Explanation: Britain, at one point, managed to leverage itself into a position of control over all of India. In part, this was because the India-based Mughal Empire, one of the wealthiest and most powerful countries on the face of the earth, chose to fall apart at a very inopportune time, splitting India into a hundred different opposing states just as the Brits started sniffing around for colonial concessions.
The other reason is that the Brits REALLY wanted that newfangled tea - first by routing trade from China through the British East India Company, and then by growing tea directly in India itself in the 19th century.
This is a very timely post as I've been listening to The Steam House by Jules Vern on LibriVox and it takes place in mid-19th century India having been written in the late-19th century and has entire chapters and passages devoted to the history of Indian colonization to give context.

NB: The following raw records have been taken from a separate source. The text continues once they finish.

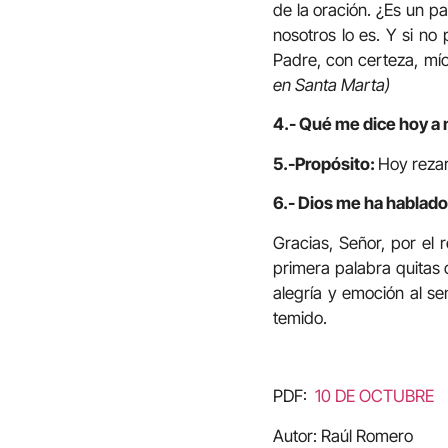
de la oración. ¿Es un p
nosotros lo es. Y si no
Padre, con certeza, mí
en Santa Marta)
4.- Qué me dice hoy a 
5.-Propósito:
Hoy rezar
6.- Dios me ha hablado 
Gracias, Señor, por el 
primera palabra quitas 
alegría y emoción al se
temido.
PDF:
10 DE OCTUBRE
Autor: Raúl Romero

It's also neat because the book imagines RVs long before RVs were invented and characters correctly predict future technological advances that were still 30-50 years off at the time the book was published
Look, I know it can be hard when the history of your country only goes back 200 years, but we didn’t invade India for the tea. There wasn’t any in India when we got there.
We started growing it there to reduce our dependency on Chinese tea, and in return we gave China a crippling opium addiction. And they gave us Hong Kong until 1999, or something.
The other reason is that the Brits REALLY wanted that newfangled tea - first by routing trade from China through the British East India Company, and then by growing tea directly in India itself in the 19th century.